COLUMBIA - Some lawmakers are trying to protect the oldest residents of the state from the kind of savagery that killed 85-year-old Proctor Bright.
But their bill, which makes killers eligible for the death penalty if their victim is 70 or older, faces obstacles and has become entangled in the legislative process.
On Monday, 17-year-old Breon Alexandre pleaded guilty and received a 40-year sentence for breaking into Bright's Jasper County home as he slept in July 2008, then beating, shooting and stabbing him.
Alexandre was 15 when he killed Bright, a World War II veteran who had earned a Bronze Star and was about to start a book tour when he was killed. The teen stole $35 and drove Bright's car to meet a girl he had met online.
CASES SIMILAR TO Bright's are relatively uncommon and have held steady in recent years, state data show.
Those 65 and older made up 7 percent of murder victims in 2002 but dipped to 5 percent in 2006, the most recent year numbers are available. For each year from 2002-06, the age group made up 1 percent of aggravated-assault victims.
For the second time, Rep. Kris Crawford, R-Florence, has introduced H. 3601, named "Jerry's Law" after 75-year-old Geraldine "Jerry" Scott, who was attacked in her Florence home and murdered in 2007. Her killer was sentenced to life in prison for the crime, which he committed when he was 17.
Last month three teens, including a 15-year-old, were charged in the death of 75-year-old Mary Alice Stutts of Dillon County.
"We need to let them know up front what is going to happen to them," said Rep. Jackie Hayes, D-Dillon, a co-sponsor of Crawford's legislation, referring to perpetrators of such crimes.
"We need firm protections for people who cannot protect themselves," she said.
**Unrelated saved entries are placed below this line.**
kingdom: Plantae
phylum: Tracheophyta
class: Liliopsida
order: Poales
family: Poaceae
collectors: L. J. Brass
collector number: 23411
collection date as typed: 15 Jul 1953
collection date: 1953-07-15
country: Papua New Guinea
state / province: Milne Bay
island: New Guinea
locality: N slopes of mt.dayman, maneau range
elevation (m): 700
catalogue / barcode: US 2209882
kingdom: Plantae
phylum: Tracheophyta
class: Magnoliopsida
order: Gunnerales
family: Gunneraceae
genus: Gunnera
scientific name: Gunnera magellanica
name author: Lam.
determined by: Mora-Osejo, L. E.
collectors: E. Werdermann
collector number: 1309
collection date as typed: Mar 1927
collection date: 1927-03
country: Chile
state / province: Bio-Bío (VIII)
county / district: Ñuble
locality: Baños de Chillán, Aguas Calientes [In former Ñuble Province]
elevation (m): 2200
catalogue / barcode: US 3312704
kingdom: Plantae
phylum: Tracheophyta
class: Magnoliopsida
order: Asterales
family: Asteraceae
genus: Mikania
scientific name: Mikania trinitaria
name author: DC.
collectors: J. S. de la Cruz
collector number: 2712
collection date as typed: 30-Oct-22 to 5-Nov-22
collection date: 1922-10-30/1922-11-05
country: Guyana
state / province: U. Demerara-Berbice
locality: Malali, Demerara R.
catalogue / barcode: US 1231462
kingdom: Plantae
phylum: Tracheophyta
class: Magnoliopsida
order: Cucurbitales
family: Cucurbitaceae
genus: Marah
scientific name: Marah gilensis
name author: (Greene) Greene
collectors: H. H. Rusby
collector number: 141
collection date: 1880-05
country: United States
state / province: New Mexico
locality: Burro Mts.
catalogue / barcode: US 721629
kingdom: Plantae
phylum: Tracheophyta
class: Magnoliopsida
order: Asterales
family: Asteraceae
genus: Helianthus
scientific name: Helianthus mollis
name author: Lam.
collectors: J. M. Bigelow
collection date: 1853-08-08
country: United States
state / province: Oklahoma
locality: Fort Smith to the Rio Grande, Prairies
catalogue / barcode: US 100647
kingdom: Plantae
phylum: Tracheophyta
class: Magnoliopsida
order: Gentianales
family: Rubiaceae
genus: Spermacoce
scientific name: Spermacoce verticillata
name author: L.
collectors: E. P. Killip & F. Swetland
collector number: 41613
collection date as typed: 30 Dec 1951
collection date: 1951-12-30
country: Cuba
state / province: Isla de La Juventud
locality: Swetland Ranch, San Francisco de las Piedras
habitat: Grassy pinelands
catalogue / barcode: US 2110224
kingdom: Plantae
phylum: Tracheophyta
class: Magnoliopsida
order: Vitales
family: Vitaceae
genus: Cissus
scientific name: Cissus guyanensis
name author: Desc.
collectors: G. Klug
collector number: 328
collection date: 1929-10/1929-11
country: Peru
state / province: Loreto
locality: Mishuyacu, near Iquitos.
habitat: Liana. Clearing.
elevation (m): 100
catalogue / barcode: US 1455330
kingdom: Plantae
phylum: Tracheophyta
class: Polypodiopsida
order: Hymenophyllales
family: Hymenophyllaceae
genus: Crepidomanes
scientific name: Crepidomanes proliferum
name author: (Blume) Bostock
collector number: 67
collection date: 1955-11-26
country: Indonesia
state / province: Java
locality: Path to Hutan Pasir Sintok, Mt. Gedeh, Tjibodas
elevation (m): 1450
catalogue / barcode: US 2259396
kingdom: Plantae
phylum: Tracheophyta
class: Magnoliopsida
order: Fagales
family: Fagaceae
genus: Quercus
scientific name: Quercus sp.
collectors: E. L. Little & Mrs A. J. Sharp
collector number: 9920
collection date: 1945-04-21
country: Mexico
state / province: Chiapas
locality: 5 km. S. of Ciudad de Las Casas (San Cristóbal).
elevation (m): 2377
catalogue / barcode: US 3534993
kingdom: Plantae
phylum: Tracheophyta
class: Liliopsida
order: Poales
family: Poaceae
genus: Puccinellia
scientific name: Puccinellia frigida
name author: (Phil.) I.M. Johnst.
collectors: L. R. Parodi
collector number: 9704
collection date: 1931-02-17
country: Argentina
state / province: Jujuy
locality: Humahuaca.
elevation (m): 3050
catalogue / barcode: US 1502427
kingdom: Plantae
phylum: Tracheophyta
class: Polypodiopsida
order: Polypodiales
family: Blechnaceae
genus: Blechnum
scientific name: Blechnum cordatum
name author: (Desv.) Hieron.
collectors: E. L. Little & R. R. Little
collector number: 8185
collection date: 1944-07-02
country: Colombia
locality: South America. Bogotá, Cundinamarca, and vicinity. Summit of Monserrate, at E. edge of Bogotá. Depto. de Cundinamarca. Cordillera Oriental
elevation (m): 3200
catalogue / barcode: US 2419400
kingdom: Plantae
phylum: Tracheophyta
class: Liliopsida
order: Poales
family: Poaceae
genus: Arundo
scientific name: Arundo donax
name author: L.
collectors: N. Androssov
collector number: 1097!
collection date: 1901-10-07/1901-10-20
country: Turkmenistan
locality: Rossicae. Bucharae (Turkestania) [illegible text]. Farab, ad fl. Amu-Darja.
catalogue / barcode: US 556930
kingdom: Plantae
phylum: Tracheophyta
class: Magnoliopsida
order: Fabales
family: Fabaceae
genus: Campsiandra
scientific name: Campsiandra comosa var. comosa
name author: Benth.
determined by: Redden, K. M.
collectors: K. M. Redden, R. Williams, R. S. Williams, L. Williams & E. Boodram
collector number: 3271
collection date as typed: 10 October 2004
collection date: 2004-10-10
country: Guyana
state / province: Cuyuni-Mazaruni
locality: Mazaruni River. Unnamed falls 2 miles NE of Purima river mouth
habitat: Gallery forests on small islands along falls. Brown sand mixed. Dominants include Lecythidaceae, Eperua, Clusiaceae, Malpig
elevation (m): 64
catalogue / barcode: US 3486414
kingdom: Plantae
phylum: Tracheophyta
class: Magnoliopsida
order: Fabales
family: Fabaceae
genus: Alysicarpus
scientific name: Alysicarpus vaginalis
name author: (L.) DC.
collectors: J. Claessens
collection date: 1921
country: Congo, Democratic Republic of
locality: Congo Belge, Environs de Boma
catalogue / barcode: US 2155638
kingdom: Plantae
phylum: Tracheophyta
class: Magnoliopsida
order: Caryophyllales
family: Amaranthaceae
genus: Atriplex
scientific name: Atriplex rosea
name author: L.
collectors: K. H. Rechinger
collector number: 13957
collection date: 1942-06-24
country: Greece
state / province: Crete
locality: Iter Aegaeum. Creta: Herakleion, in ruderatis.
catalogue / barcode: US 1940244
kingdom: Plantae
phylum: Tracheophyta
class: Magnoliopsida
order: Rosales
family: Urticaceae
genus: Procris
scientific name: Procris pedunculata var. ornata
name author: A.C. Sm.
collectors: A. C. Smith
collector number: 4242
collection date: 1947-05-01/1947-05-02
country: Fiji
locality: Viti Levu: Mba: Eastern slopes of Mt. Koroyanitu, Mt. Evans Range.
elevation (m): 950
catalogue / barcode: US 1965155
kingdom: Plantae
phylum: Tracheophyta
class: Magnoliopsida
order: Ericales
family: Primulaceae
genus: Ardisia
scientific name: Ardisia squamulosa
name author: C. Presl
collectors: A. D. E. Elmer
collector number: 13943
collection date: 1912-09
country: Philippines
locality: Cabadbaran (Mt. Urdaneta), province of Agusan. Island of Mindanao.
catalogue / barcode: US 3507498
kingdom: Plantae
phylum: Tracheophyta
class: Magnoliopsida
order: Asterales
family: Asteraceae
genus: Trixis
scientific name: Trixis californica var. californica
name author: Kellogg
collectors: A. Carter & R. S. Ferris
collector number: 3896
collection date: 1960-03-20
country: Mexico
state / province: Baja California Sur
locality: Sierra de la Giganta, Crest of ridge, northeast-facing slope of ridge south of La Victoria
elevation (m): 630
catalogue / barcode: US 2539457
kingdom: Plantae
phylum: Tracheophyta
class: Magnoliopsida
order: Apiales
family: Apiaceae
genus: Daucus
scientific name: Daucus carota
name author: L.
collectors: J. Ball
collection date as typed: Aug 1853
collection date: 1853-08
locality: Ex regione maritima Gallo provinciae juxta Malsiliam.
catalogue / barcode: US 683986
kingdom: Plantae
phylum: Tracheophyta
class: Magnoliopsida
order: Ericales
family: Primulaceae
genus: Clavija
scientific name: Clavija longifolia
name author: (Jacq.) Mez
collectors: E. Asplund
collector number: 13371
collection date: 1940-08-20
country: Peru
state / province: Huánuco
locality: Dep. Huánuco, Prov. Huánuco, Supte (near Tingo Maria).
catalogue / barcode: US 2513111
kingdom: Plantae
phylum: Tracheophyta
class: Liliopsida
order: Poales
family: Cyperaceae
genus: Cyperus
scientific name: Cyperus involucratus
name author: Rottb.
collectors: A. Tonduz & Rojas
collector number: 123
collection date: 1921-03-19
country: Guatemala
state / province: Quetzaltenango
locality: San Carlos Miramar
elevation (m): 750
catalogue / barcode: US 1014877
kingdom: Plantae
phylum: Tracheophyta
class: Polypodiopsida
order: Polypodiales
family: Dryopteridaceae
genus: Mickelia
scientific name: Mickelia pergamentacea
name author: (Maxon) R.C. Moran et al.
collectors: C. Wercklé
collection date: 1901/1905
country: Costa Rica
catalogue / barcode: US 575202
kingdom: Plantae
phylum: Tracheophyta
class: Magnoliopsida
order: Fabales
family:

The bill says if the victim is 70 or older and vulnerable because of a handicap or disability, it could be considered aggravating circumstances and factor into whether the killer gets the death penalty.
Currently, criminal sexual conduct, kidnapping and other factors are considered "aggravating" and can be weighed in a death sentence for the crime of murder.
HEATH TAYLOR, the president of the South Carolina Association of Criminal Defense Lawyers, called Crawford's bill "feel-good legislation" and said aggravating factors in death-penalty cases are related to the severity of the crime, not characteristics of the victim.
"If you open the door there, you open it up to anything. A female murdered could be an aggravating factor, a football coach," Taylor said. "People would be coming back to the Legislature asking for this class and that class."
The legislation would not affect attackers who were minors when they committed violent crimes. In 2005, the U.S. Supreme Court ruled that it is unconstitutional to execute someone for a crime committed when younger than 18.
Solicitor Duffie Stone has said he would have sought the death penalty for Alexandre if the teen had been 18 when he attacked Bright.
But in Hayes' opinion, even minors who kill the elderly should be eligible for the death penalty in certain situations.
"If he was competent at the time, I think so," Hayes said.
THE BILL, which has the backing of the South Carolina Crime Victims' Council, is stuck after being taken off the House Criminal Law Subcommittee's agenda at least once.
Crawford said it's likely being held up by lawmakers who are defense attorneys.
He said it was peculiar for a bill of this type to receive a fiscal impact statement, a process that further slowed it down. The bill was ultimately estimated to incur a "minimal" cost to the state general fund.
Rep. Keith Kelly, R-Woodruff, who heads the House Criminal Laws Subcommittee, said he has no problem with the intent of Crawford's legislation.
"I understand what the sponsor of that bill is trying to do," Kelly said. "But there'll be some push back on it for arbitrarily setting an age.
"What if they (the victim) are only 50 but in a walker or blind?"
Stephanie Ingersoll contributed to this report.